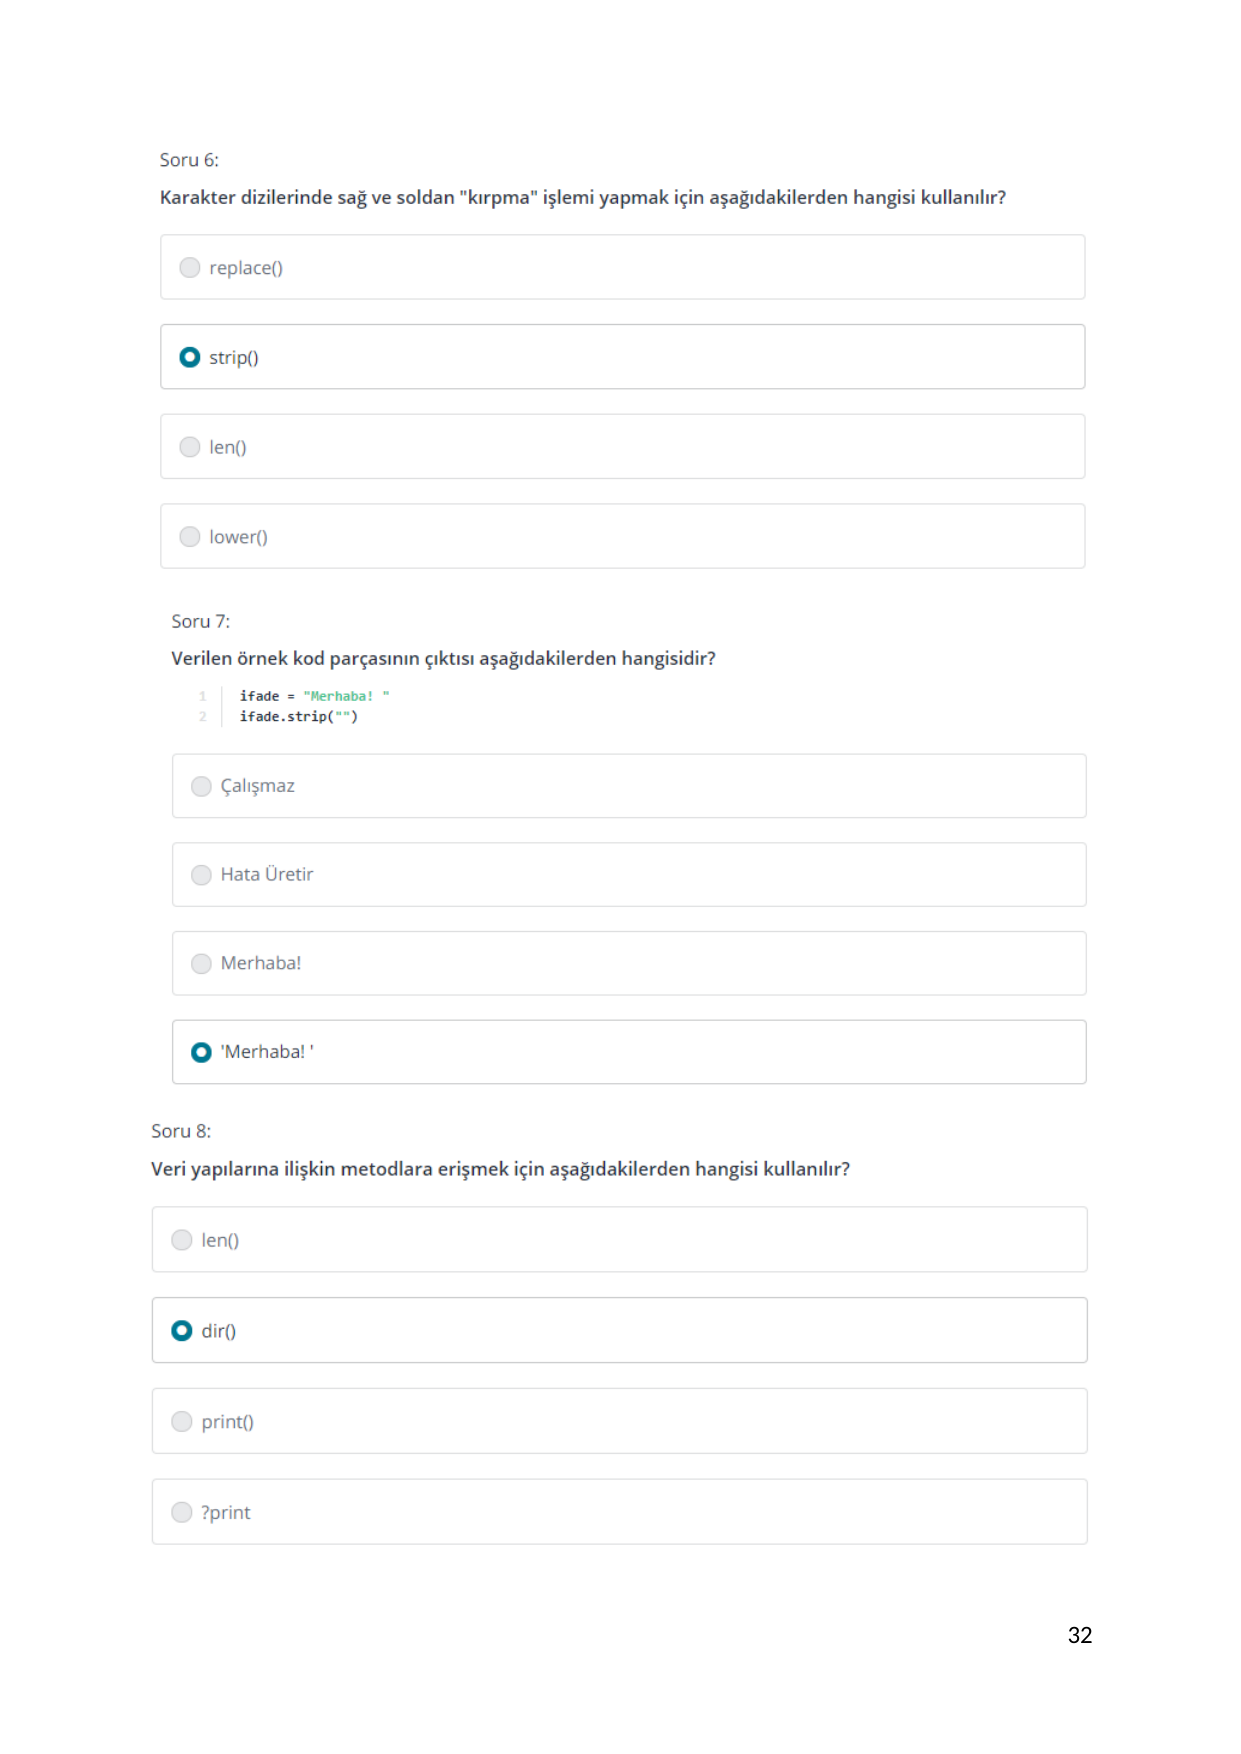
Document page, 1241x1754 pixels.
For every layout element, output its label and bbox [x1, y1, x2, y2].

picture [147, 600, 1093, 1100]
picture [147, 1118, 1093, 1551]
picture [147, 147, 1093, 581]
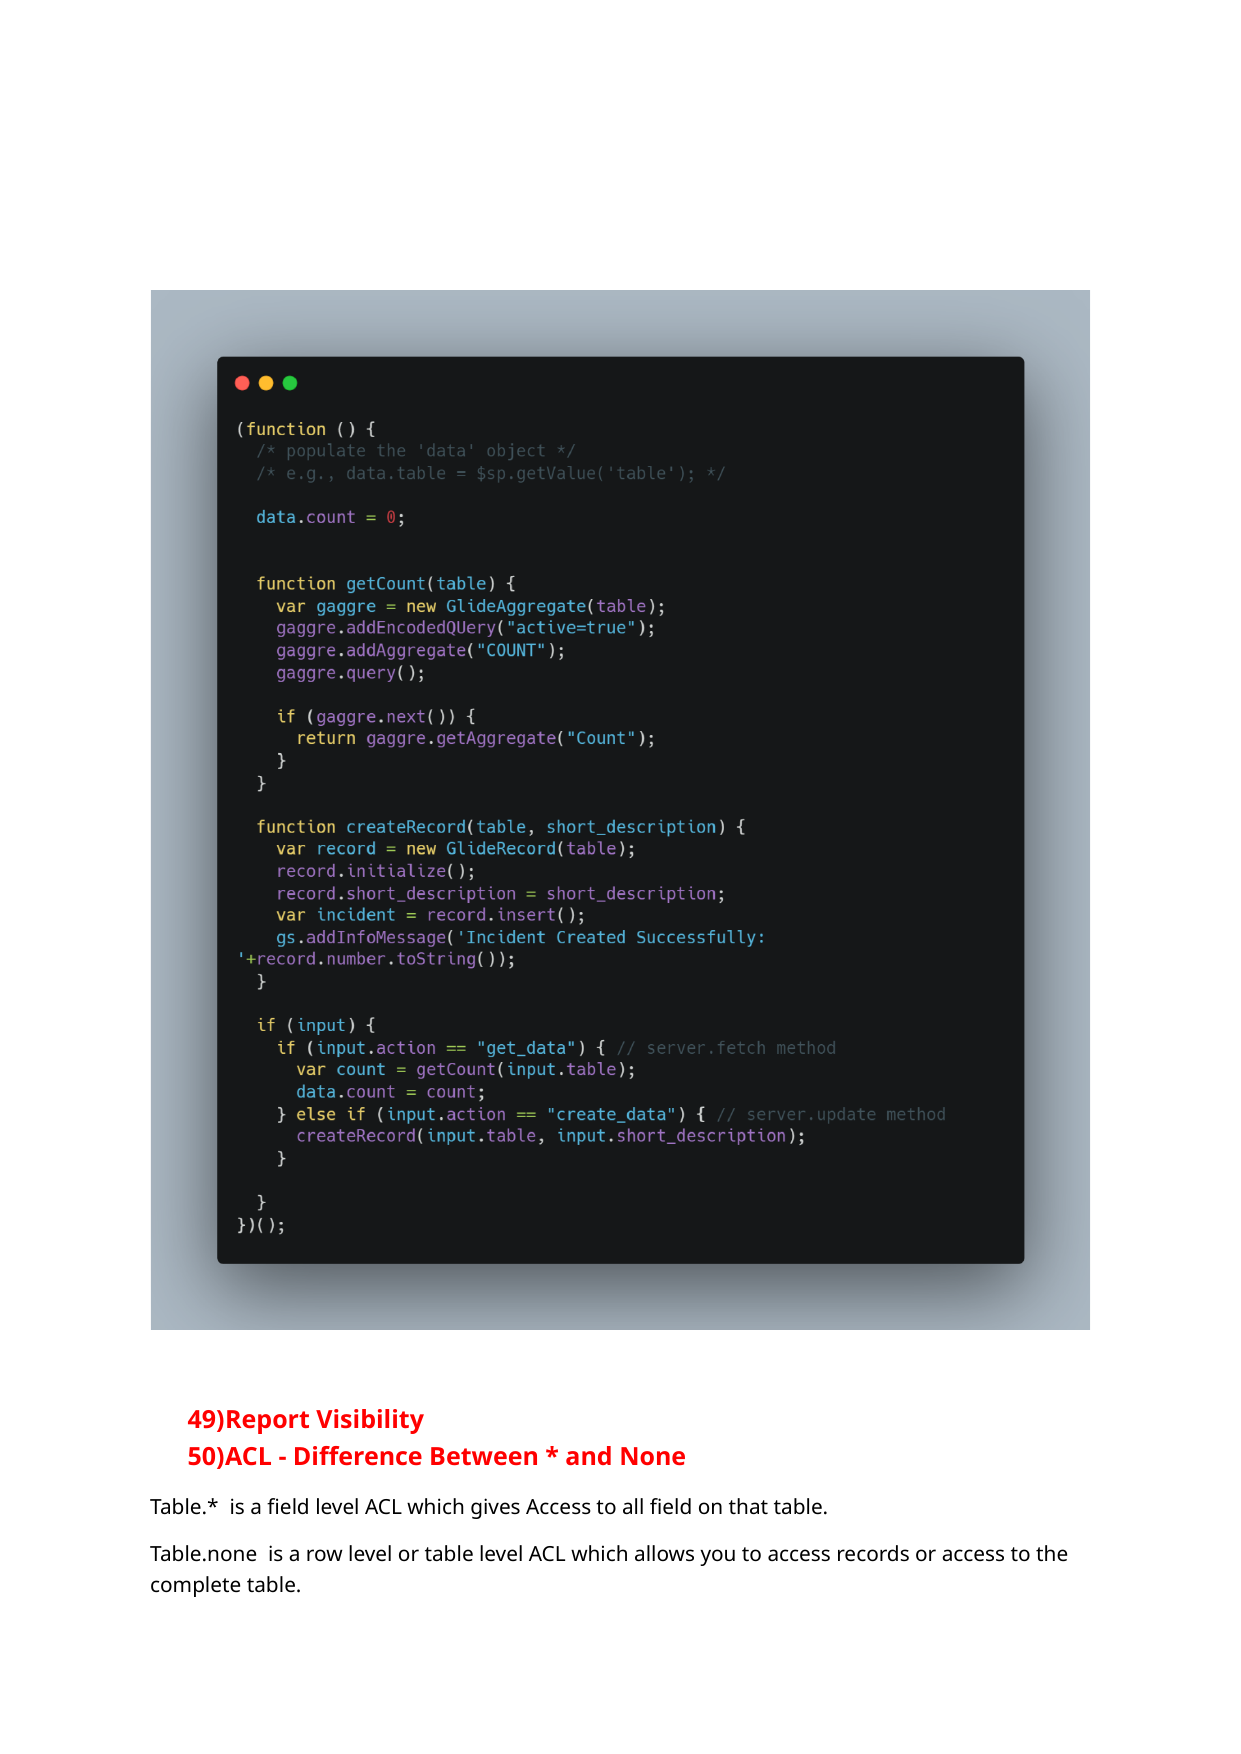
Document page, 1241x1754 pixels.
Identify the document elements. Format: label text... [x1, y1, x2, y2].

list Report Visibility [187, 1402, 1090, 1436]
text Table.* is a field level ACL which gives Access to all field on that table. [150, 1492, 1090, 1520]
list ACL - Difference Between * and None [187, 1438, 1090, 1473]
text Table.none is a row level or table level ACL which allows you to access records or access to the complete table. [150, 1539, 1090, 1598]
picture [150, 290, 1091, 1330]
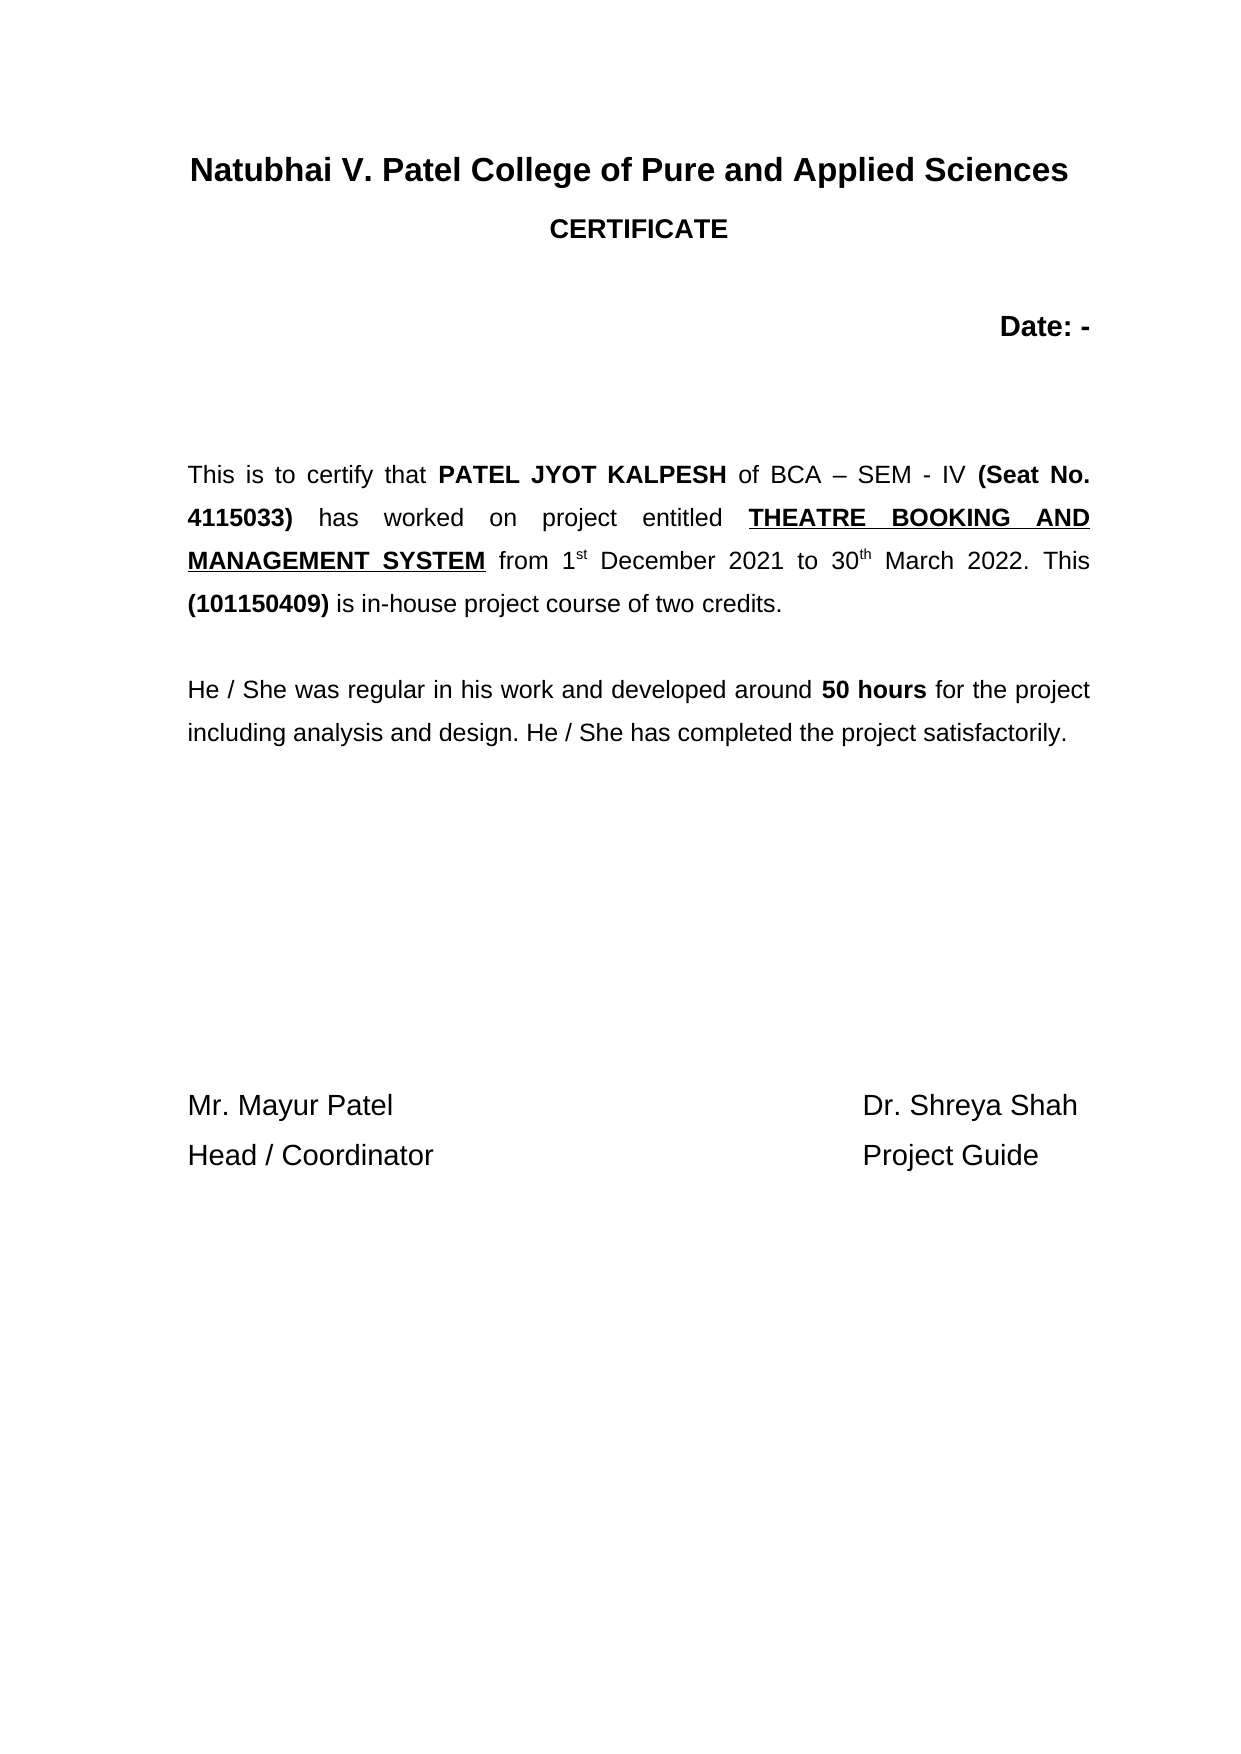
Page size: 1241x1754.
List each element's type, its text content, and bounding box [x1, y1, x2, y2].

subtitle Natubhai V. Patel College of Pure and Applied Sciences [169, 150, 1090, 188]
subtitle Head / Coordinator Project Guide [187, 1138, 1090, 1172]
text This is to certify that PATEL JYOT KALPESH of BCA – SEM - IV (Seat No. 4115033) has worked on project entitled THEATRE BOOKING AND MANAGEMENT SYSTEM from 1st December 2021 to 30th March 2022. This (101150409) is in-house project course of two credits. [187, 459, 1090, 618]
subtitle CERTIFICATE [187, 213, 1090, 245]
text Date: - [187, 308, 1090, 342]
text He / She was regular in his work and developed around 50 hours for the project including analysis and design. He / She has completed the project satisfactorily. [187, 675, 1090, 747]
subtitle Mr. Mayur Patel Dr. Shreya Shah [187, 1088, 1090, 1121]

========================================================================

▶ **WORK ORDER**: Reproduce every line above word for word; no images.

▶ **RESPONSE TO THIS TASK**:
Document page, 1241x1754 pixels.
For every layout element, output its label and bbox [x1, y1, x2, y2].

picture [147, 600, 1093, 1100]
picture [147, 1118, 1093, 1551]
picture [147, 147, 1093, 581]
Document page, 1241x1754 pixels.
Identify the document elements. Format: label text... [x1, y1, x2, y2].

list Report Visibility [187, 1402, 1090, 1436]
text Table.* is a field level ACL which gives Access to all field on that table. [150, 1492, 1090, 1520]
list ACL - Difference Between * and None [187, 1438, 1090, 1473]
text Table.none is a row level or table level ACL which allows you to access records or access to the complete table. [150, 1539, 1090, 1598]
picture [150, 290, 1091, 1330]
Page size: 1241x1754.
List each element's type, its text content, and bounding box [x1, y1, x2, y2].

subtitle Natubhai V. Patel College of Pure and Applied Sciences [169, 150, 1090, 188]
subtitle Head / Coordinator Project Guide [187, 1138, 1090, 1172]
text This is to certify that PATEL JYOT KALPESH of BCA – SEM - IV (Seat No. 4115033) has worked on project entitled THEATRE BOOKING AND MANAGEMENT SYSTEM from 1st December 2021 to 30th March 2022. This (101150409) is in-house project course of two credits. [187, 459, 1090, 618]
subtitle CERTIFICATE [187, 213, 1090, 245]
text Date: - [187, 308, 1090, 342]
text He / She was regular in his work and developed around 50 hours for the project including analysis and design. He / She has completed the project satisfactorily. [187, 675, 1090, 747]
subtitle Mr. Mayur Patel Dr. Shreya Shah [187, 1088, 1090, 1121]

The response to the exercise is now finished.